Von Sinn und Unsinn deutscher Filmtitel
Da lacht die Gänsehaut
Als "Königreich der (!) Himmel" kommt demnächst ein Ritterdrama in die österreichischen Kinos, das im Original wesentlich plausibler "Kingdom of Heaven" heißt. Deutsche Filmtitel und ihr Sinn - eine unendliche Geschichte.
8. April 2017, 21:58
Als ob nicht gerade die Kreuzfahrer gewusst haben, dass es, wenn überhaupt, nur einen Himmel geben kann: Wer auch immer Ridley Scotts Kreuzritter-Schinken "Kingdom of heaven" mehrere deutsche Himmel verpasste, hat nicht wirklich nachgedacht. Der Preis für den irrwitzigsten deutschen Titel der letzten Wochen ist indes bereits vergeben: Als "Babynator" buhlt hierzulande um Zuschauer, was im Original deutlich ruhiger "The Pacifier" heißt.
Die Eindeutschung fremder, meist englischsprachiger Originaltitel ist ohnehin Glückssache, und mitunter ist man beinahe froh darüber, dass viele Blockbuster, um der einfacheren Vermarktung willen, auch im deutschen Sprachraum unter dem englischen Originaltitel ins Kino kommen.
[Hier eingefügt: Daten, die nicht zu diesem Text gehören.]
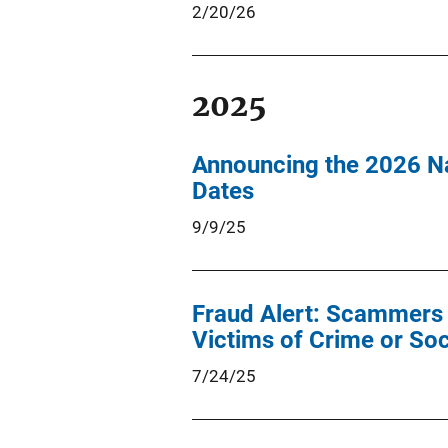
2/20/26
2025
Announcing the 2026 Na
Dates
9/9/25
Fraud Alert: Scammers C
Victims of Crime or Soc
7/24/25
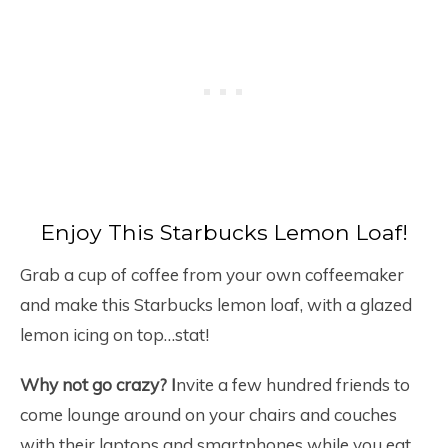
Enjoy This Starbucks Lemon Loaf!
Grab a cup of coffee from your own coffeemaker
and make this Starbucks lemon loaf, with a glazed
lemon icing on top…stat!
Why not go crazy? I
nvite a few hundred friends to
come lounge around on your chairs and couches
with their laptops and smartphones while you eat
Das wird wohl auch nach dem "Day after tomorrow" nicht anders werden...
Englische "Synchrontitel"
So gewöhnt scheint sich das Publikum an diese Unart schon zu haben, dass manche Verleiher auch die deutschen Versionen ihrer englischsprachigen Filme englisch betiteln - wobei der Synchrontitel möglichst nichts mit dem Original gemein haben darf.
Mein Lieblingsbeispiel dieser besonders irritierenden Unsitte ist das australische Aborigines-Drama "Rabbid-proof fence", das auf "deutsch" doch tatsächlich "Long walk home" hieß. Auch "Welcome to the jungle" klingt cool, vor allem, wenn man den - ebenfalls englischen - Originaltitel "The rundown" danebenhält. Beide Beispiele verblassen naturgemäß neben dem Klassiker dieser Art von Übersetzung: Der erste Beatles-Film "A hard day's night" kam bei uns seinerzeit als "Yeah! Yeah! Yeah!" ins Kino - Kommentar überflüssig.
Suggestive Neuerfindungen
Die Suggestionskraft mancher Titel-Neuerfindungen ist andererseits nicht zu bestreiten: Jeder kennt den Western-Klassiker "Spiel mir das Lied vom Tod", aber keiner weiß, dass er eigentlich "Es war einmal der Wilde Westen" ("C'era una volta il West") heißt.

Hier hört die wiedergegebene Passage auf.